Find the line in the entries below that contains "(1) The output". Repeat it exactly, and every line after it through the line that contains "(3) We can no".

•••

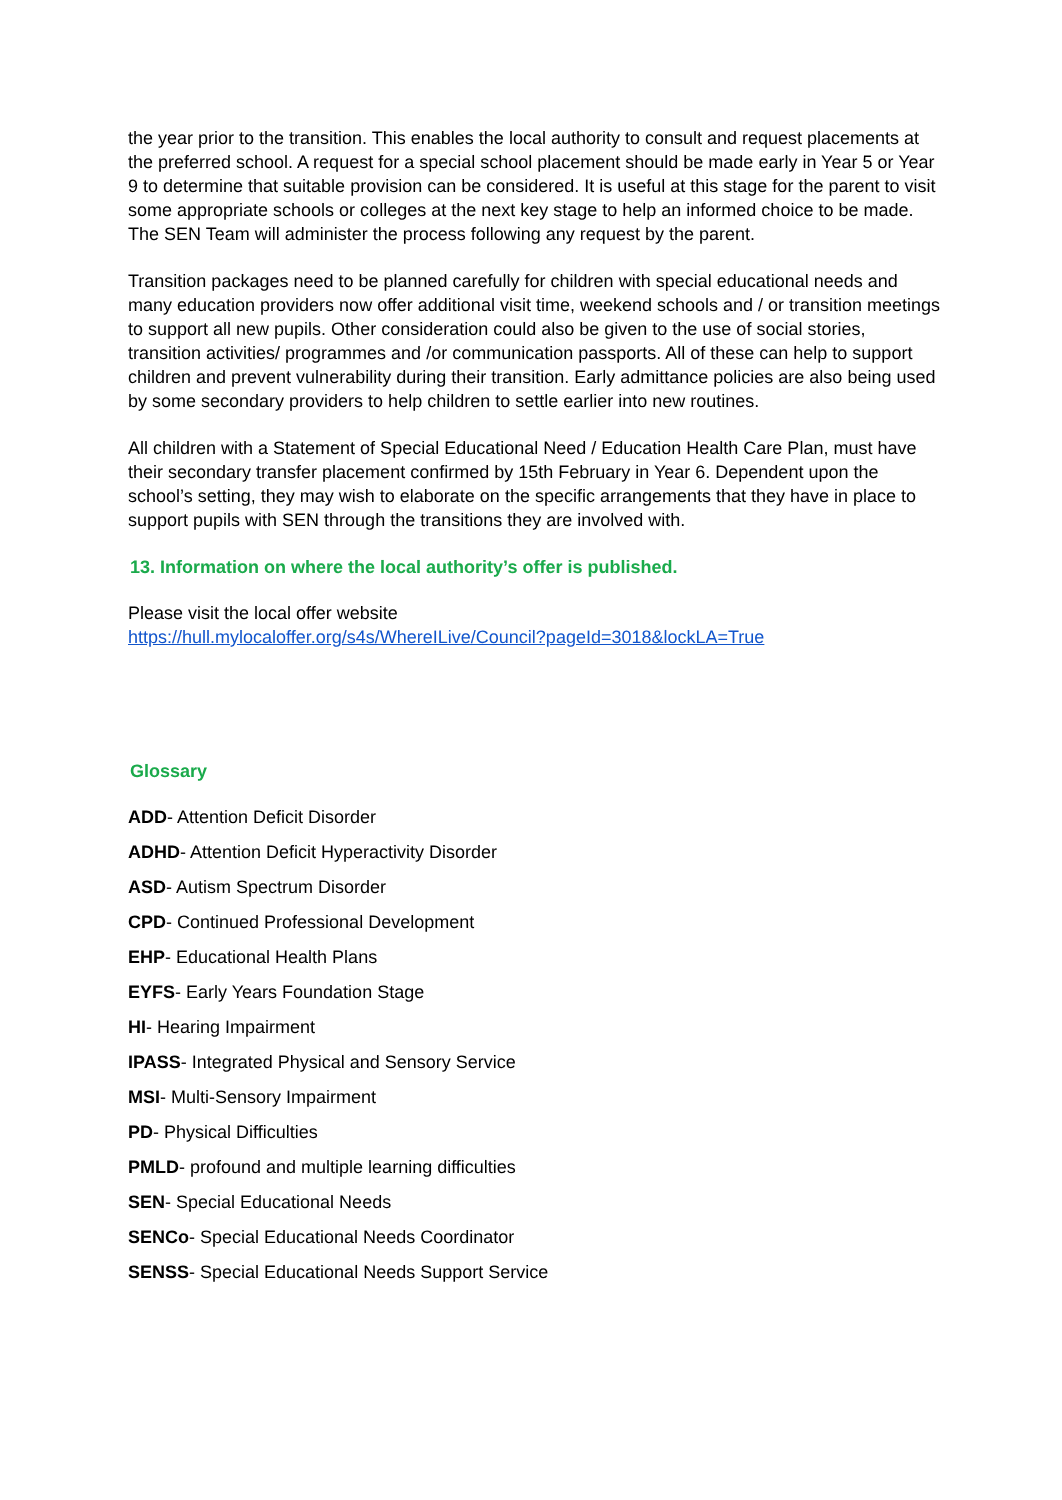the year prior to the transition. This enables the local authority to consult and request placements at the preferred school. A request for a special school placement should be made early in Year 5 or Year 9 to determine that suitable provision can be considered. It is useful at this stage for the parent to visit some appropriate schools or colleges at the next key stage to help an informed choice to be made. The SEN Team will administer the process following any request by the parent.
Transition packages need to be planned carefully for children with special educational needs and many education providers now offer additional visit time, weekend schools and / or transition meetings to support all new pupils. Other consideration could also be given to the use of social stories, transition activities/ programmes and /or communication passports. All of these can help to support children and prevent vulnerability during their transition. Early admittance policies are also being used by some secondary providers to help children to settle earlier into new routines.
All children with a Statement of Special Educational Need / Education Health Care Plan, must have their secondary transfer placement confirmed by 15th February in Year 6. Dependent upon the school’s setting, they may wish to elaborate on the specific arrangements that they have in place to support pupils with SEN through the transitions they are involved with.
13. Information on where the local authority’s offer is published.
Please visit the local offer website
https://hull.mylocaloffer.org/s4s/WhereILive/Council?pageId=3018&lockLA=True
Glossary
ADD- Attention Deficit Disorder
ADHD- Attention Deficit Hyperactivity Disorder
ASD- Autism Spectrum Disorder
CPD- Continued Professional Development
EHP- Educational Health Plans
EYFS- Early Years Foundation Stage
HI- Hearing Impairment
IPASS- Integrated Physical and Sensory Service
MSI- Multi-Sensory Impairment
PD- Physical Difficulties
PMLD- profound and multiple learning difficulties
SEN- Special Educational Needs
SENCo- Special Educational Needs Coordinator
SENSS- Special Educational Needs Support Service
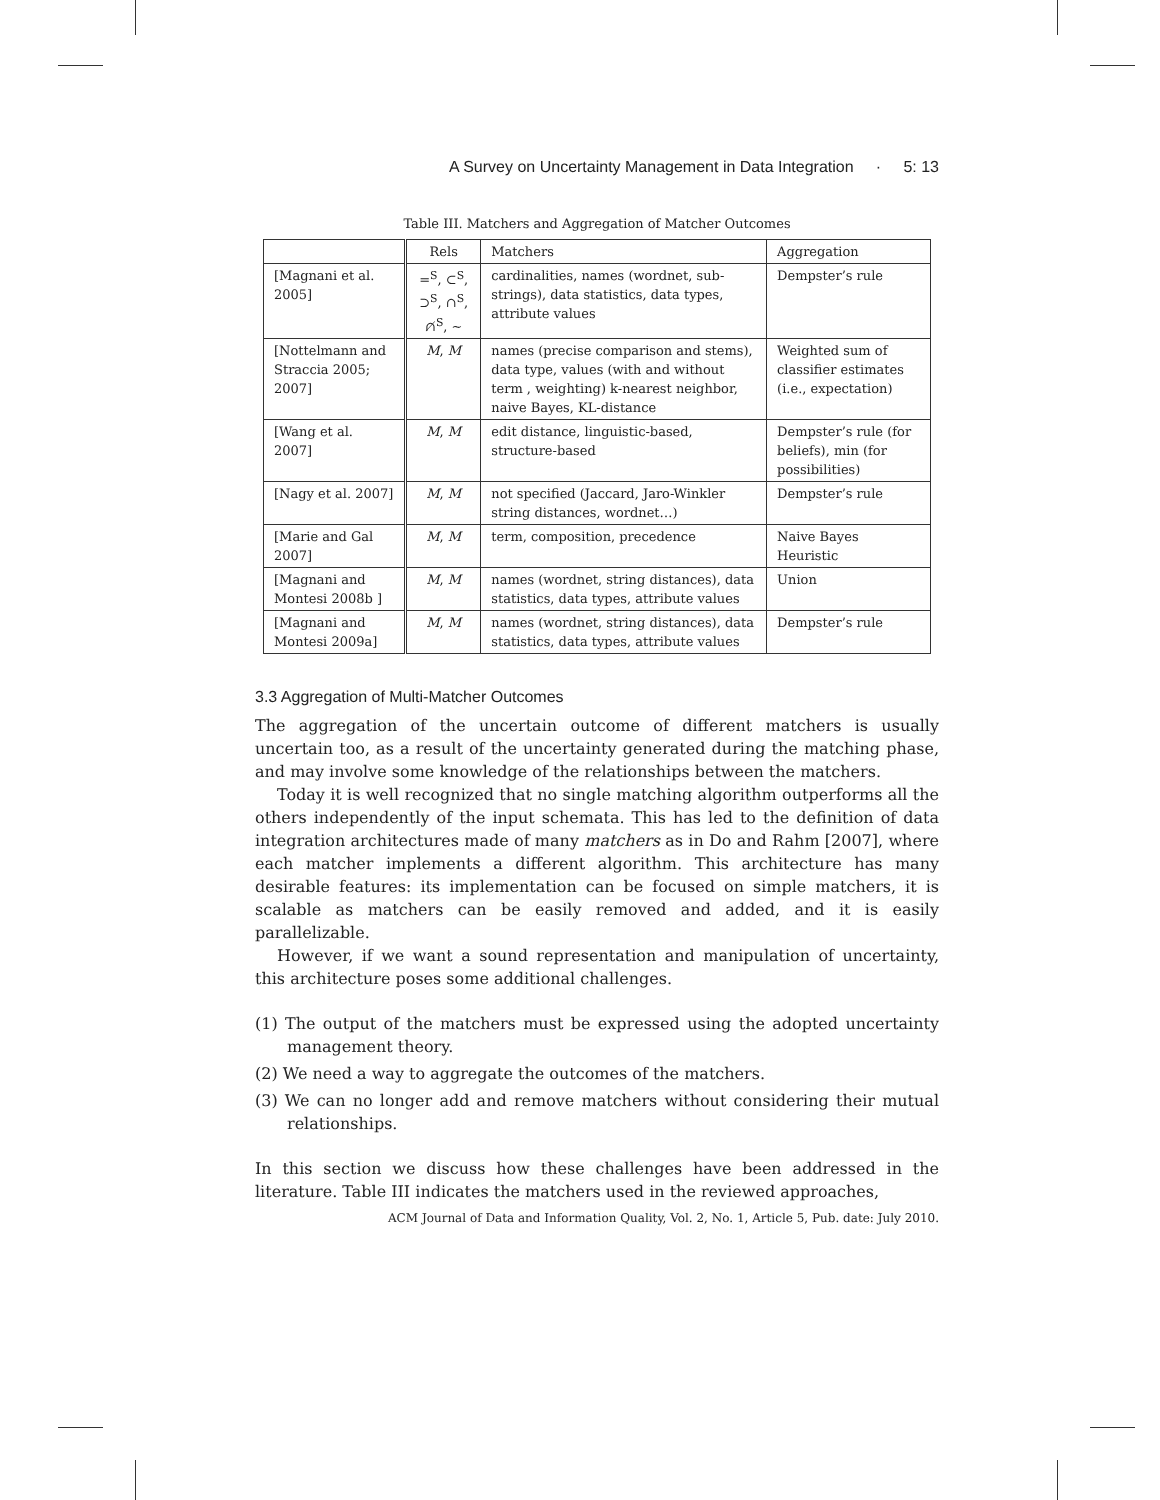A Survey on Uncertainty Management in Data Integration · 5: 13
Table III. Matchers and Aggregation of Matcher Outcomes
| | Rels | Matchers | Aggregation |
| --- | --- | --- | --- |
| [Magnani et al. 2005] | =<sup>S</sup>, ⊂<sup>S</sup>, ⊃<sup>S</sup>, ∩<sup>S</sup>, ∩̸<sup>S</sup>, ∼ | cardinalities, names (wordnet, sub-strings), data statistics, data types, attribute values | Dempster’s rule |
| [Nottelmann and Straccia 2005; 2007] | M , M | names (precise comparison and stems), data type, values (with and without term , weighting) k-nearest neighbor, naive Bayes, KL-distance | Weighted sum of classifier estimates (i.e., expectation) |
| [Wang et al. 2007] | M , M | edit distance, linguistic-based, structure-based | Dempster’s rule (for beliefs), min (for possibilities) |
| [Nagy et al. 2007] | M , M | not specified (Jaccard, Jaro-Winkler string distances, wordnet…) | Dempster’s rule |
| [Marie and Gal 2007] | M , M | term, composition, precedence | Naive Bayes Heuristic |
| [Magnani and Montesi 2008b ] | M , M | names (wordnet, string distances), data statistics, data types, attribute values | Union |
| [Magnani and Montesi 2009a] | M , M | names (wordnet, string distances), data statistics, data types, attribute values | Dempster’s rule |
3.3 Aggregation of Multi-Matcher Outcomes
The aggregation of the uncertain outcome of different matchers is usually uncertain too, as a result of the uncertainty generated during the matching phase, and may involve some knowledge of the relationships between the matchers.
Today it is well recognized that no single matching algorithm outperforms all the others independently of the input schemata. This has led to the definition of data integration architectures made of many matchers as in Do and Rahm [2007], where each matcher implements a different algorithm. This architecture has many desirable features: its implementation can be focused on simple matchers, it is scalable as matchers can be easily removed and added, and it is easily parallelizable.
However, if we want a sound representation and manipulation of uncertainty, this architecture poses some additional challenges.
(1) The output of the matchers must be expressed using the adopted uncertainty management theory.
(2) We need a way to aggregate the outcomes of the matchers.
(3) We can no longer add and remove matchers without considering their mutual relationships.
In this section we discuss how these challenges have been addressed in the literature. Table III indicates the matchers used in the reviewed approaches,
ACM Journal of Data and Information Quality, Vol. 2, No. 1, Article 5, Pub. date: July 2010.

•••

## Exercise answer:
(1) The output of the matchers must be expressed using the adopted uncertainty management theory.
(2) We need a way to aggregate the outcomes of the matchers.
(3) We can no longer add and remove matchers without considering their mutual relationships.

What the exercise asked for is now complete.